One of my favorites is watts. A watt is a really simple concept. It’s power, or more specifically, a unit of power. It’s a construct that describes in one numeric term, a combination of factors (volts and amps) in a system. But a lot of people don’t seem to understand what it is, or more accurately, what it doesn’t describe. In talking about complete solar systems for instance (ones complete with a battery of some kind), people will often refer only to “how many watts” the system can deliver, and what sorts of devices could be powered. Well, that information is meaningful, and it isn’t. Saying that a hair dryer takes 1100 watts is just telling you how much power it needs. And a hair dryer, or light bulb (or any resistive load really) are pretty simple. So I could concede “how many watts” might be kind of useful there. But what you’re really describing is the instantaneous amount of power that can be delivered. You’ve say NOTHING about for how long. If you had a perfect little AA alkaline battery, with very little internal resistance (or a capacitor), it could theoretically run that hair dryer. Obviously, we know that isn’t true, but the “how many watts” answer could say it was possible. It would “run” for fractions of a second probably, but who cares? That’s not what you asked. Watt hours on the other hand IS meaningful. It’s very meaningful. A laptop battery will usually have a label listing its capacity in watt hours. Even cell phone batteries will usually list their capacity in amp hours (which could be translated into a variety of watt hour figures, given certain circumstances). But for a little googling, and god forbid…reading, people could avoid these silly misunderstandings. It boggles my mind. Do you want to understand something, or do you just want to fuck around? Fucking around is fine, you might learn some things, but you’re not putting it on any kind of foundation, and honestly, it could be dangerous.

Another one I saw recently that drove me nuts was people claiming they could build “gravity engines” or generators. The basic principle behind this is to use a mass weight, pulling down on a geared mechanism that changes the slow rotation of the falling mass into a fast rotation. People were claiming this could be used to run electrical generators. I never saw one of those in action (of course). One person had simply built a small fan attached to the fast rotating gear. Fair enough. That’s about the best you can expect from something like this. It’s a really neat concept, don’t get me wrong, but all these people are not understanding torque. Sure, that little gear my be spinning at 4000 RPMs, and sure, you could put some magnets on it and throw some coils next to it. But as soon as you start drawing ANY kind of load through those coils, it’s probably going to stop. This is the same reason it’s crazy hard to pedal slowly in the highest gear of a bicycle. Sure, if there was no road resistance, you could pedal the wheel extremely fast in that gear, but there’s very little torque behind it. I’m not sure if it’s the same term, or if generators use a different term for it, but in electric motors, there’s a concept of back EMF, or electro-motive force. Basically the idea that a motor spinning is also “generating” a current in the opposite direction of the current driving the motor. With coils under load and the low torque spinning disc, the effect is analogous. If you kept the load light, and the mechanism very strong, and used a heavy enough mass, you could probably engineer some usable power out of it. But to claim “oh look at that rapidly spinning gear!” as though there was this abundance of power to be harvested there is just delusional.
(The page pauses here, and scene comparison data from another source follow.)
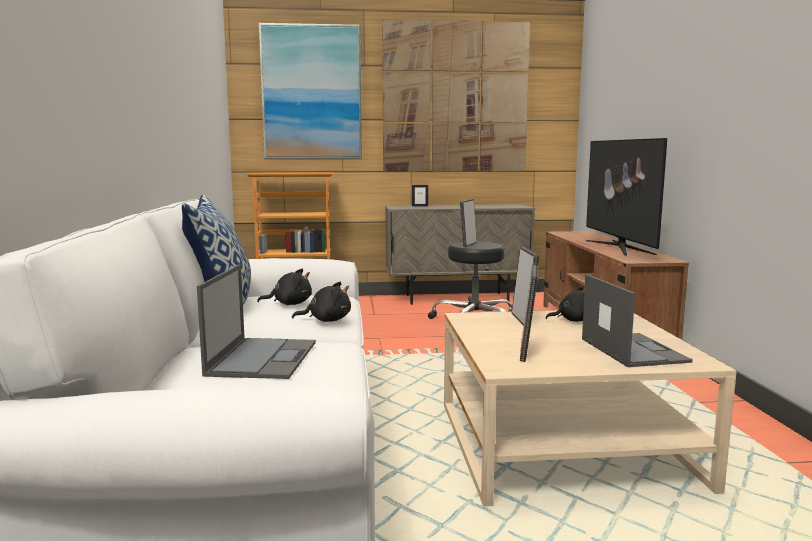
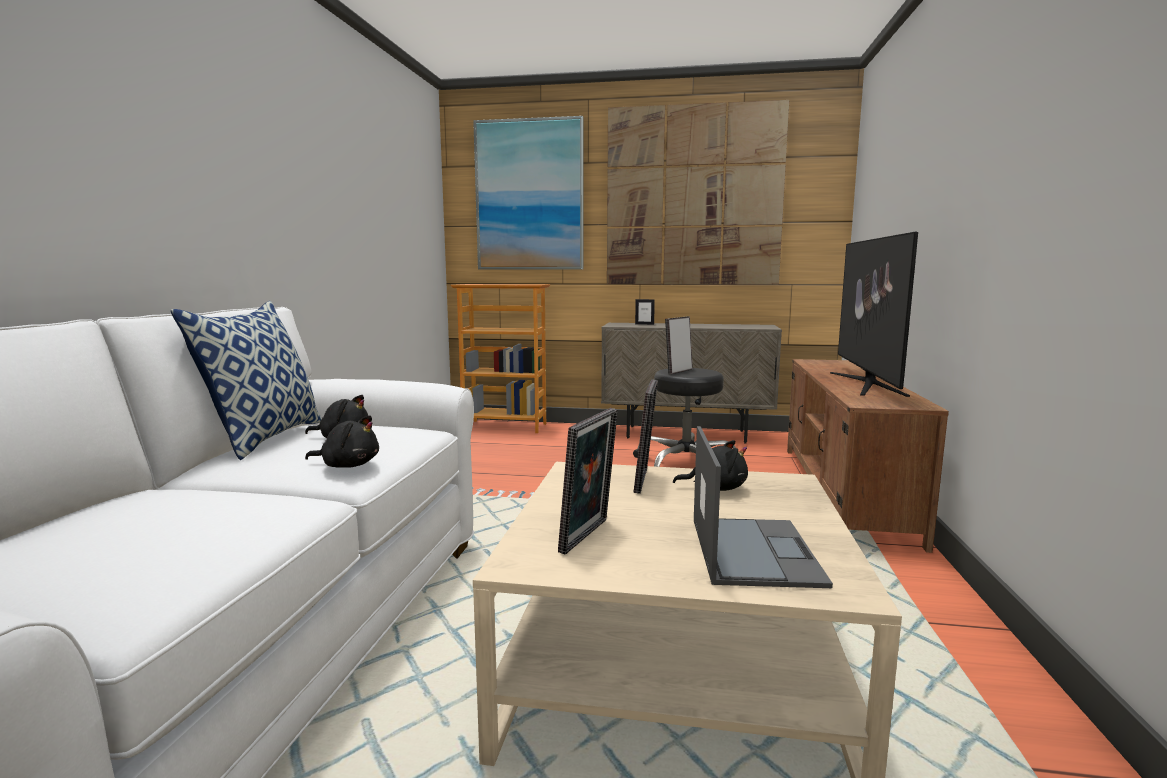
camera: 15 degrees right, 0 degrees up
(263, 358) = (164, 518): laptop -> none

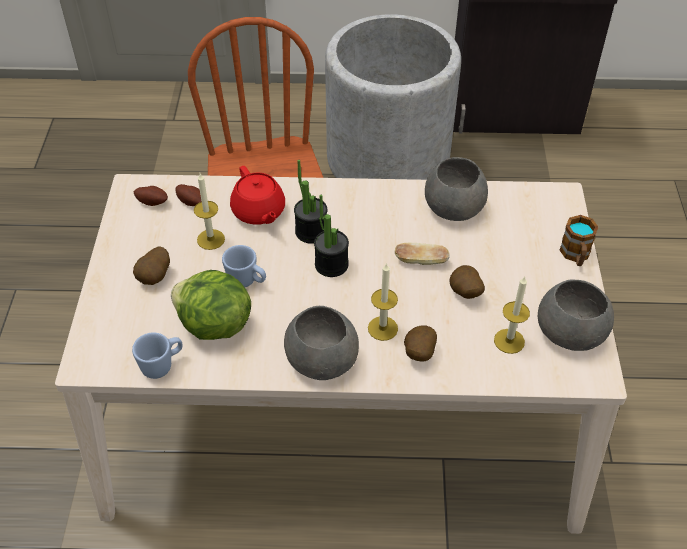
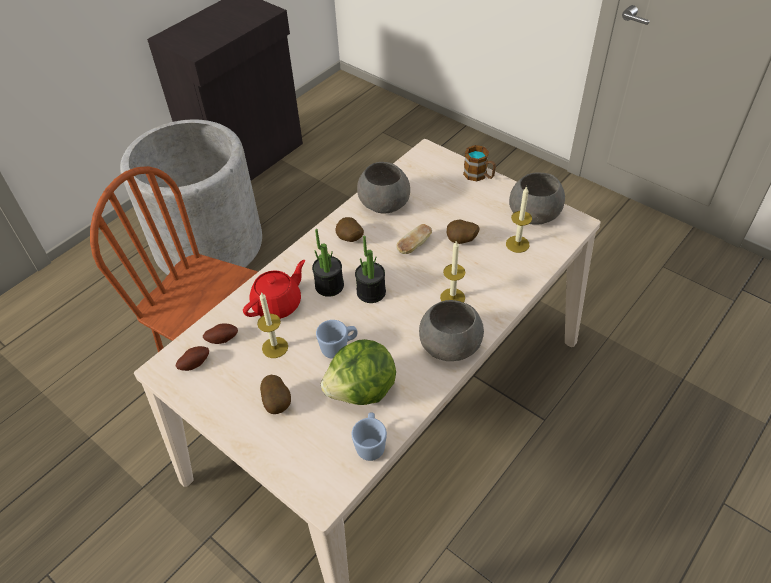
camera: 50 degrees left, 0 degrees up
(258, 212) = (278, 304): red teapot -> red teapot turned 60 degrees counterclockwise
(418, 354) = (489, 292): potato -> potato (349, 239)

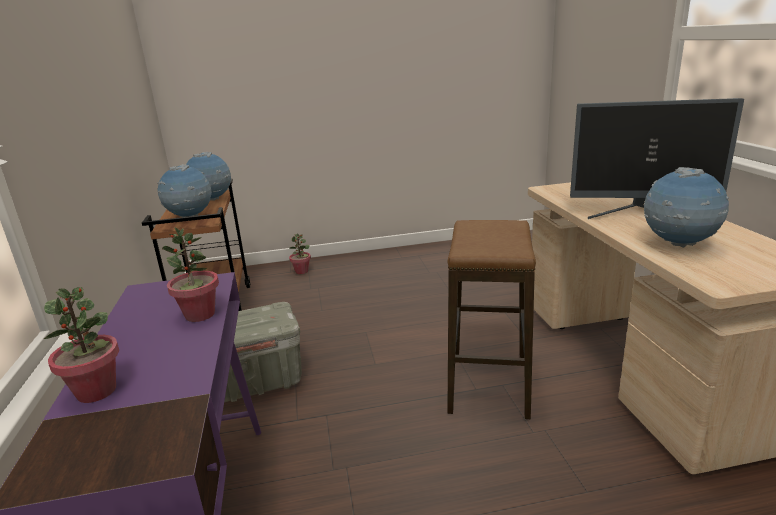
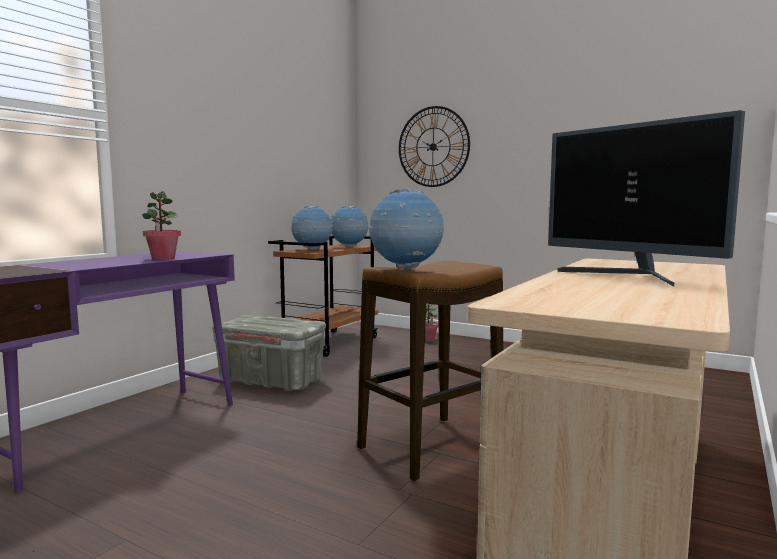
camera: 40 degrees right, 15 degrees down
(97, 391) = (53, 263): potted plant -> none
(260, 66) = (433, 147): none -> wall clock
(678, 245) = (578, 289): globe -> globe (406, 269)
Now I don’t want to discourage people from experimenting and trying crazy things. Please do! That’s how I started. But I realized you will get too far off the path of reality if you don’t understand the basics. You absolutely don’t need to understand all the details, and in fact, it’s probably better you don’t, so you’re not discouraged from thinking outside the box. But understanding the basics will help you call bullshit on that no-torque generator, or the 1000 watt power system that can only put that kind of power out for 15 minutes. The internet is here for you. There are countless people out there who love the stuff you love, and want nothing more than for you to really understand how it works.